#### What is being asked:
Could you give the listing again exactly, without its pictures?
═════ Information provided
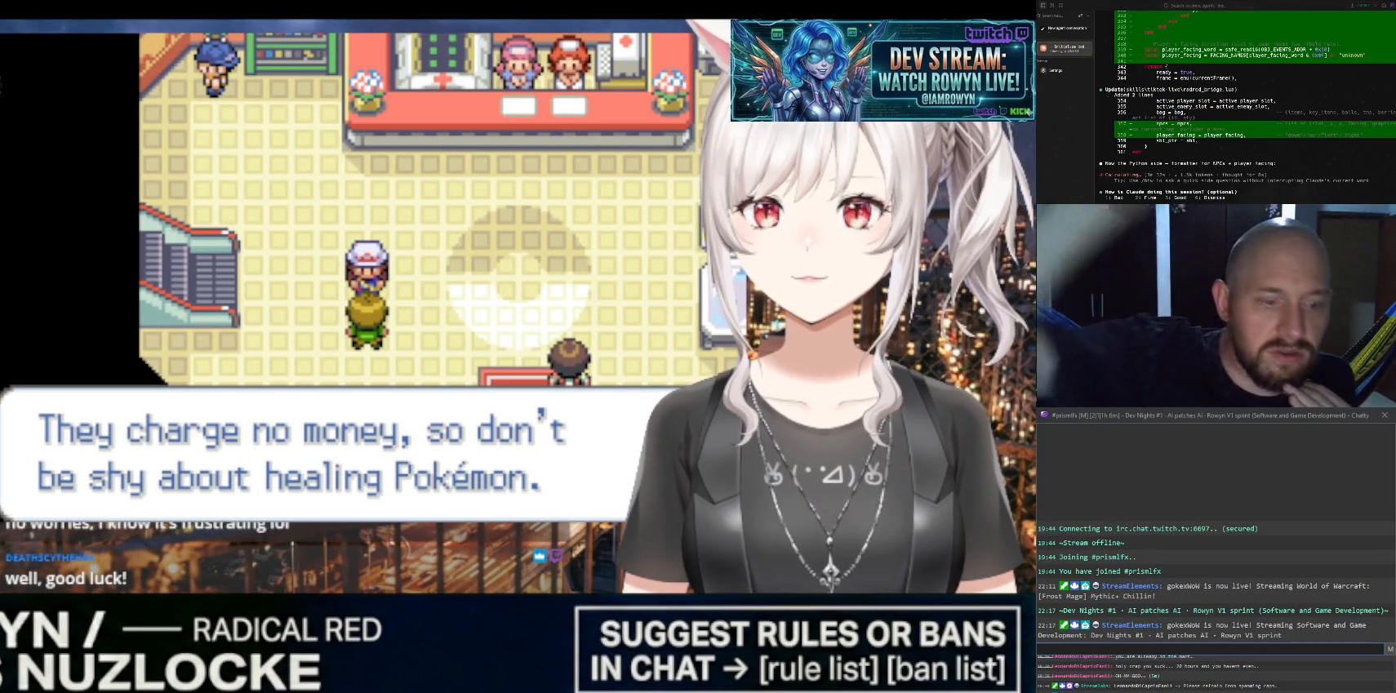
{"buttons": ["B"], "events": []}
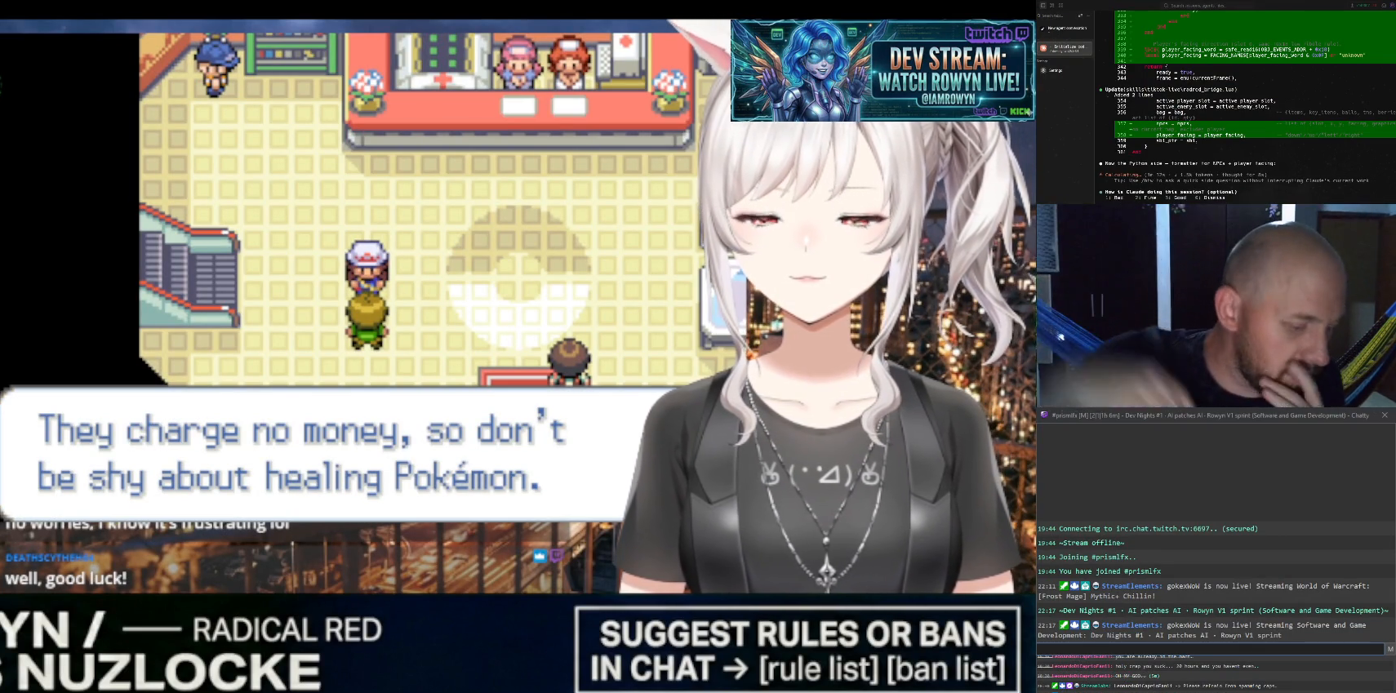
{"buttons": ["B"], "events": []}
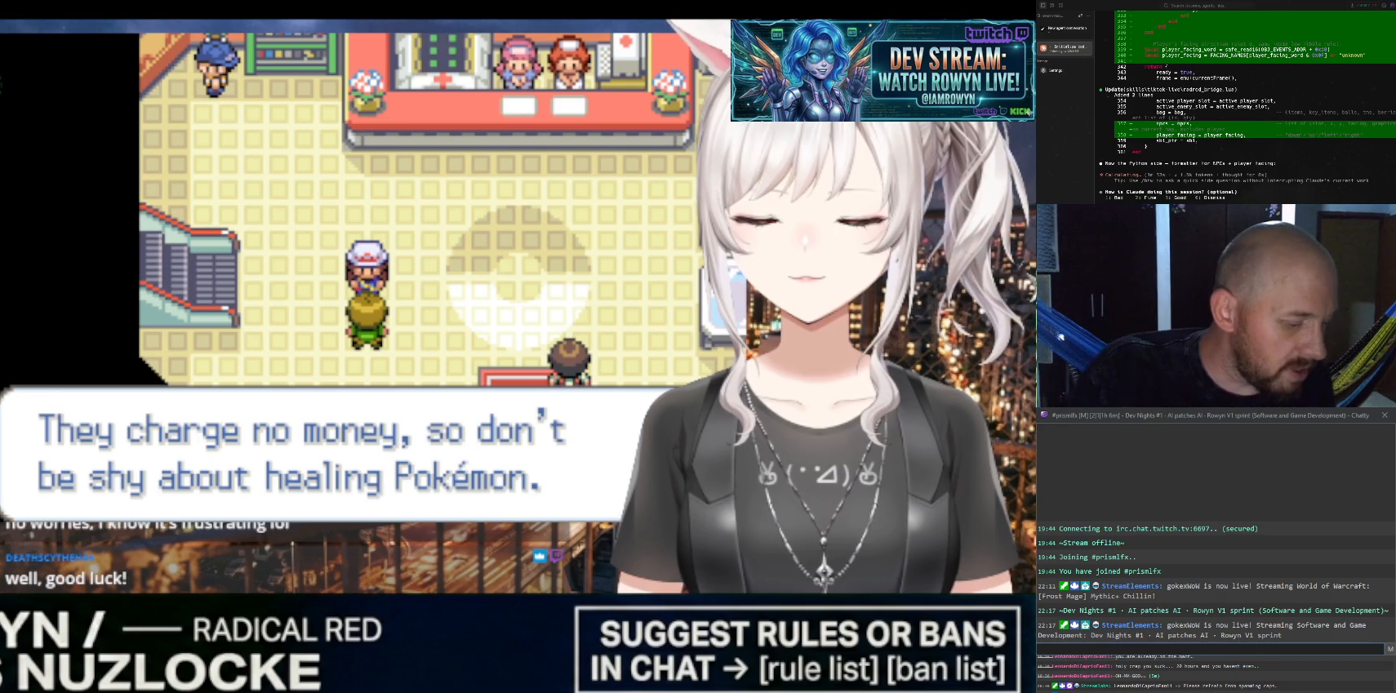
{"buttons": ["B"], "events": []}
══════════
#### Result of this exercise:
{"buttons": ["B"], "events": []}
{"buttons": ["B"], "events": []}
{"buttons": ["B"], "events": []}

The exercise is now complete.